Havia um outro problema. Enquanto a tripulação estava hibernando, as mentes de todos os seus membros, suas memórias, suas identidades e sua noção do que estavam fazendo ali haviam sido transferidas para o módulo central de missão da nave para mantê-los em segurança. Dessa forma, porém, os membros da tripulação não fariam mais a menor idéia de quem eram ou do que estavam fazendo ali. Paciência. Antes de apagar de vez, a nave percebeu que os seus motores também estavam começando a pifar.
A nave e a sua reanimada e confusa tripulação foram se arrastando sob o controle de seus sistemas auxiliares automáticos, que se preocuparam simplesmente em aterrissar no primeiro lugar que fosse possível e monitorar qualquer coisa que encontrassem para monitorar.
No que diz respeito ao local para aterrissar, não se saíram lá muito bem. O
planeta encontrado era desoladoramente gelado e deserto, tão dolorosamente distante do sol que deveria aquecê-lo que precisaram de toda a maquinaria de Formatrônica Ambiental e dos Sistemas Suportrônicos de Vida que traziam consigo para torná-lo —
ou parte dele, ao menos — habitável. Havia planetas melhores ali por perto, mas o Estrategiotron da nave estava obviamente no módulo Furtivo e escolheu o planeta mais distante e discreto. A única pessoa que poderia contestar sua escolha era o Comandante
—Chefe de Estratégia. Como todo mundo na nave havia perdido a memória, ninguém sabia quem era o Comandante-Chefe de Estratégia e, mesmo que pudessem identificálo, como é que ele iria discutir com o Estrategiotron da nave?
No que diz respeito a algo para monitorar, contudo, acertaram em cheio. CAPÍTULO 2
Uma das coisas mais extraordinárias da vida é o tipo de lugares nos quais ela está preparada para sobreviver.
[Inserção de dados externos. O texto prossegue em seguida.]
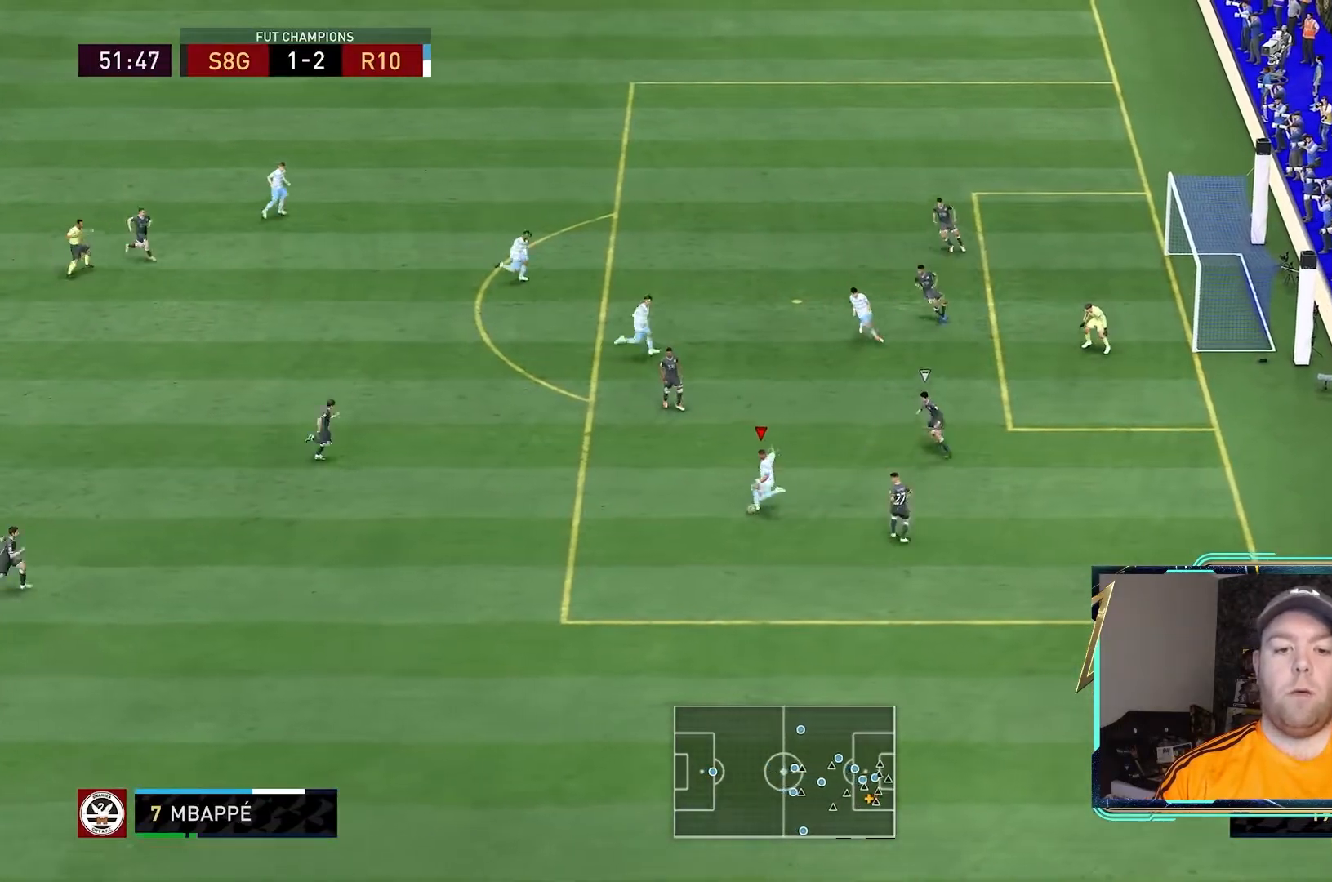
{"buttons": [], "left_stick": "down-right", "right_stick": "center", "events": [[67, "left_stick", "center"], [400, "left_stick", "right"], [467, "left_stick", "down-right"]]}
Seja nos mares inebriantes de Santragino V, com peixes que parecem não dar a mínima para onde estejam nadando, nas tempestades de fogo em Frastra, onde, segundo dizem, a vida começa aos 40.000 graus, ou simplesmente entocada no intestino grosso de um rato pela mais pura diversão, a vida encontra uma maneira de ir levando as coisas em qualquer lugar.
Ela suporta viver até mesmo em Nova York, embora seja difícil entender o porquê. No inverno a temperatura cai para muito abaixo do limite legal, ou pelo menos cairia, se alguém tivesse o bom senso de estipular um limite legal. A última vez em que fizeram uma pesquisa sobre as cem características mais marcantes dos nova-iorquinos, o bom senso foi parar em septuagésimo nono lugar.
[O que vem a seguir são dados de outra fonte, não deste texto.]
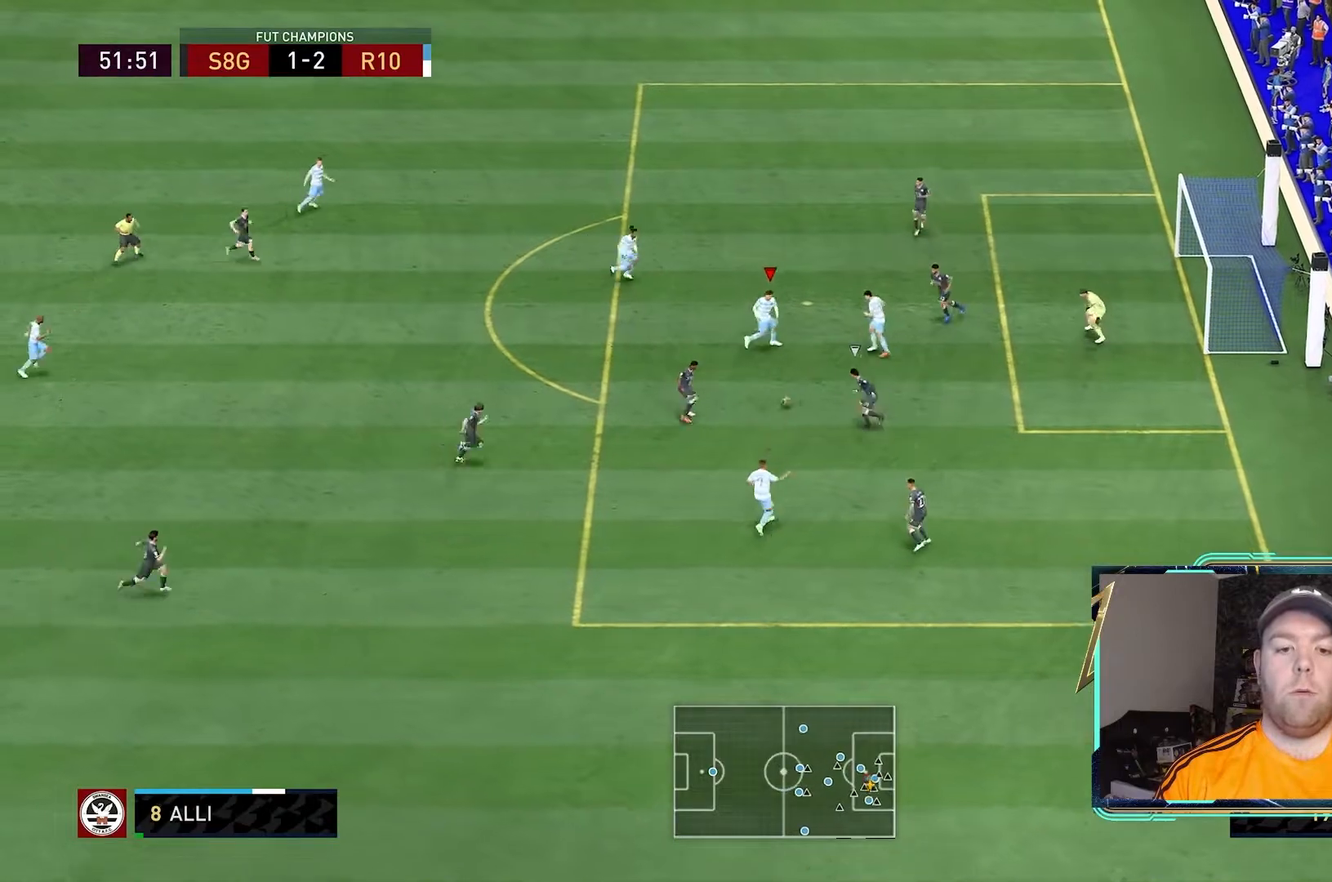
{"buttons": [], "left_stick": "right", "right_stick": "center", "events": [[267, "left_stick", "right"]]}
No verão é quente pra burro. Uma coisa é ser uma dessas formas de vida que florescem no calor e achar, como os frastranos, que uma temperatura entre 40.000 e 40.004 graus é muito agradável. Outra coisa completamente diferente é ser um animal que precisa se enrolar nas peles de diversos outros animais quando seu planeta está em um ponto da órbita para descobrir, meia órbita mais à frente, que sua própria pele está
fervendo.
Há um enorme exagero quanto à primavera. Muitos habitantes de Nova York se vangloriam orgulhosamente dos prazeres da primavera, mas, se entendessem o mínimo que fosse dos tais prazeres da primavera, saberiam que existem 5.983 lugares melhores do que Nova York para desfrutá-la — e isso sem sair da mesma latitude. Mas o pior mesmo é o outono. Poucas coisas são piores do que o outono em Nova York. Alguns dos seres que vivem no intestino grosso dos ratos talvez discordem, mas a maioria das coisas que vivem nos intestinos grossos de ratos são bastante desagradáveis — então podemos e iremos ignorar sua opinião. Durante o outono, Nova York cheira como se alguém tivesse fritado cabras por lá e, se você estiver realmente precisando respirar, a melhor solução é abrir uma janela e enfiar a cara em um prédio. Tricia McMillan adorava Nova York. Vivia repetindo isso para si mesma. O
Upper West Side. Midtown. Boas lojas. O SoHo. O East Village. Roupas. Livros. Sushi. Comida italiana. Delicatessens. Isso aí.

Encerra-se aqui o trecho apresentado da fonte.